Please convert all the lines below into a single JSON list of strings, one string per line, with blank lines left out. Leave the pictures out of the answer.

Top of MATERIAL FOR THIS EXERCISE

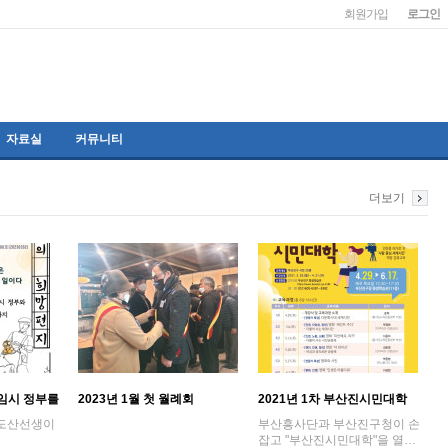
회원가입
로그인
자료실
커뮤니티
더보기
 임시 정부를
2023년 1월 첫 월례회
2021년 1차 부산진시민대학
일 도산선생이
부산흥사단과 부산진구청이 손
잡고 "부산진시민대학"을 열…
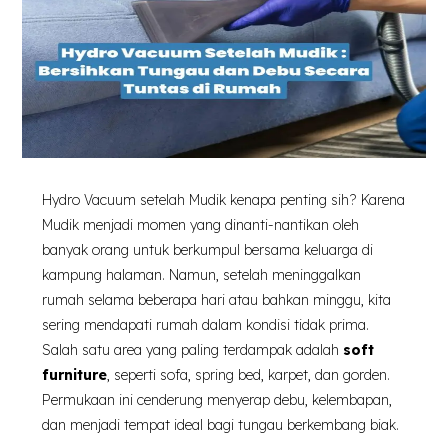
Hydro Vacuum setelah Mudik kenapa penting sih? Karena
Mudik menjadi momen yang dinanti-nantikan oleh
banyak orang untuk berkumpul bersama keluarga di
kampung halaman. Namun, setelah meninggalkan
rumah selama beberapa hari atau bahkan minggu, kita
sering mendapati rumah dalam kondisi tidak prima.
Salah satu area yang paling terdampak adalah
soft
furniture
, seperti sofa, spring bed, karpet, dan gorden.
Permukaan ini cenderung menyerap debu, kelembapan,
dan menjadi tempat ideal bagi tungau berkembang biak.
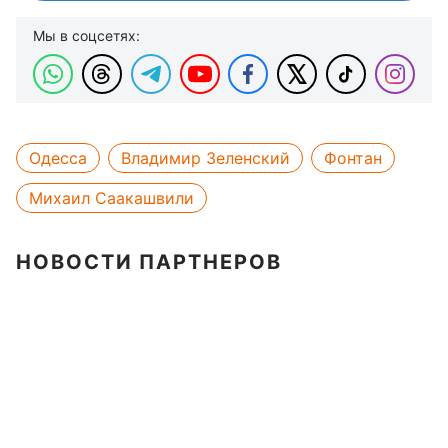
Мы в соцсетях:
Одесса
Владимир Зеленский
Фонтан
Михаил Саакашвили
НОВОСТИ ПАРТНЕРОВ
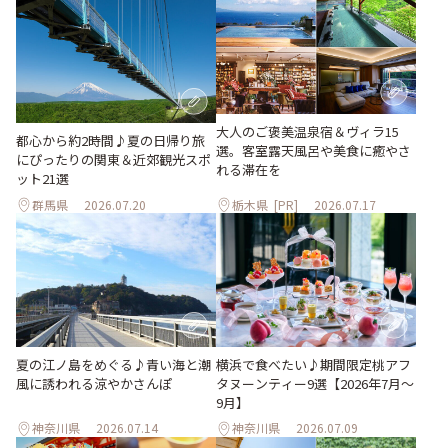
大人のご褒美温泉宿＆ヴィラ15
都心から約2時間♪夏の日帰り旅
選。客室露天風呂や美食に癒やさ
にぴったりの関東＆近郊観光スポ
れる滞在を
ット21選
群馬県
2026.07.20
栃木県
[PR]
2026.07.17
夏の江ノ島をめぐる♪青い海と潮
横浜で食べたい♪期間限定桃アフ
風に誘われる涼やかさんぽ
タヌーンティー9選【2026年7月～
9月】
神奈川県
2026.07.14
神奈川県
2026.07.09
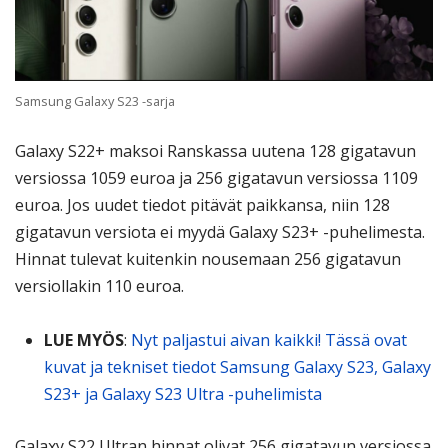
Samsung Galaxy S23 -sarja
Galaxy S22+ maksoi Ranskassa uutena 128 gigatavun
versiossa 1059 euroa ja 256 gigatavun versiossa 1109
euroa. Jos uudet tiedot pitävät paikkansa, niin 128
gigatavun versiota ei myydä Galaxy S23+ -puhelimesta.
Hinnat tulevat kuitenkin nousemaan 256 gigatavun
versiollakin 110 euroa.
LUE MYÖS
:
Nyt paljastui aivan kaikki! Tässä ovat
kuvat ja tekniset tiedot Samsung Galaxy S23, Galaxy
S23+ ja Galaxy S23 Ultra -puhelimista
Galaxy S22 Ultran hinnat olivat 256 gigatavun versiossa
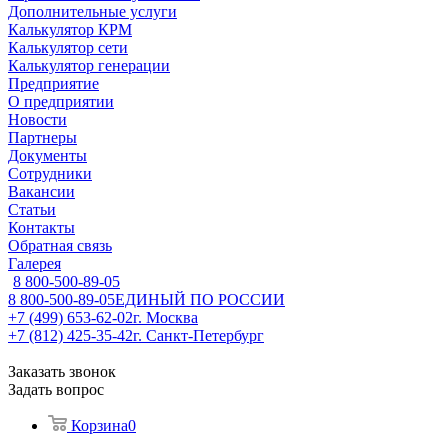
Дополнительные услуги
Калькулятор КРМ
Калькулятор сети
Калькулятор генерации
Предприятие
О предприятии
Новости
Партнеры
Документы
Сотрудники
Вакансии
Статьи
Контакты
Обратная связь
Галерея
8 800-500-89-05
8 800-500-89-05
ЕДИНЫЙ ПО РОССИИ
+7 (499) 653-62-02
г. Москва
+7 (812) 425-35-42
г. Санкт-Петербург
Заказать звонок
Задать вопрос
Корзина
0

Bottom of MATERIAL FOR THIS EXERCISE

■ RESPONSE TO THIS EXERCISE ■
[
  "회원가입",
  "로그인",
  "자료실",
  "커뮤니티",
  "더보기",
  " 임시 정부를",
  "2023년 1월 첫 월례회",
  "2021년 1차 부산진시민대학",
  "일 도산선생이",
  "부산흥사단과 부산진구청이 손",
  "잡고 \"부산진시민대학\"을 열…",
  "Hydro Vacuum setelah Mudik kenapa penting sih? Karena",
  "Mudik menjadi momen yang dinanti-nantikan oleh",
  "banyak orang untuk berkumpul bersama keluarga di",
  "kampung halaman. Namun, setelah meninggalkan",
  "rumah selama beberapa hari atau bahkan minggu, kita",
  "sering mendapati rumah dalam kondisi tidak prima.",
  "Salah satu area yang paling terdampak adalah",
  "soft",
  "furniture",
  ", seperti sofa, spring bed, karpet, dan gorden.",
  "Permukaan ini cenderung menyerap debu, kelembapan,",
  "dan menjadi tempat ideal bagi tungau berkembang biak.",
  "Мы в соцсетях:",
  "Одесса",
  "Владимир Зеленский",
  "Фонтан",
  "Михаил Саакашвили",
  "НОВОСТИ ПАРТНЕРОВ",
  "大人のご褒美温泉宿＆ヴィラ15",
  "都心から約2時間♪夏の日帰り旅",
  "選。客室露天風呂や美食に癒やさ",
  "にぴったりの関東＆近郊観光スポ",
  "れる滞在を",
  "ット21選",
  "群馬県",
  "2026.07.20",
  "栃木県",
  "[PR]",
  "2026.07.17",
  "夏の江ノ島をめぐる♪青い海と潮",
  "横浜で食べたい♪期間限定桃アフ",
  "風に誘われる涼やかさんぽ",
  "タヌーンティー9選【2026年7月～",
  "9月】",
  "神奈川県",
  "2026.07.14",
  "神奈川県",
  "2026.07.09",
  "Samsung Galaxy S23 -sarja",
  "Galaxy S22+ maksoi Ranskassa uutena 128 gigatavun",
  "versiossa 1059 euroa ja 256 gigatavun versiossa 1109",
  "euroa. Jos uudet tiedot pitävät paikkansa, niin 128",
  "gigatavun versiota ei myydä Galaxy S23+ -puhelimesta.",
  "Hinnat tulevat kuitenkin nousemaan 256 gigatavun",
  "versiollakin 110 euroa.",
  "LUE MYÖS",
  ":",
  "Nyt paljastui aivan kaikki! Tässä ovat",
  "kuvat ja tekniset tiedot Samsung Galaxy S23, Galaxy",
  "S23+ ja Galaxy S23 Ultra -puhelimista",
  "Galaxy S22 Ultran hinnat olivat 256 gigatavun versiossa",
  "Дополнительные услуги",
  "Калькулятор КРМ",
  "Калькулятор сети",
  "Калькулятор генерации",
  "Предприятие",
  "О предприятии",
  "Новости",
  "Партнеры",
  "Документы",
  "Сотрудники",
  "Вакансии",
  "Статьи",
  "Контакты",
  "Обратная связь",
  "Галерея",
  "8 800-500-89-05",
  "8 800-500-89-05",
  "ЕДИНЫЙ ПО РОССИИ",
  "+7 (499) 653-62-02",
  "г. Москва",
  "+7 (812) 425-35-42",
  "г. Санкт-Петербург",
  "Заказать звонок",
  "Задать вопрос",
  "Корзина",
  "0"
]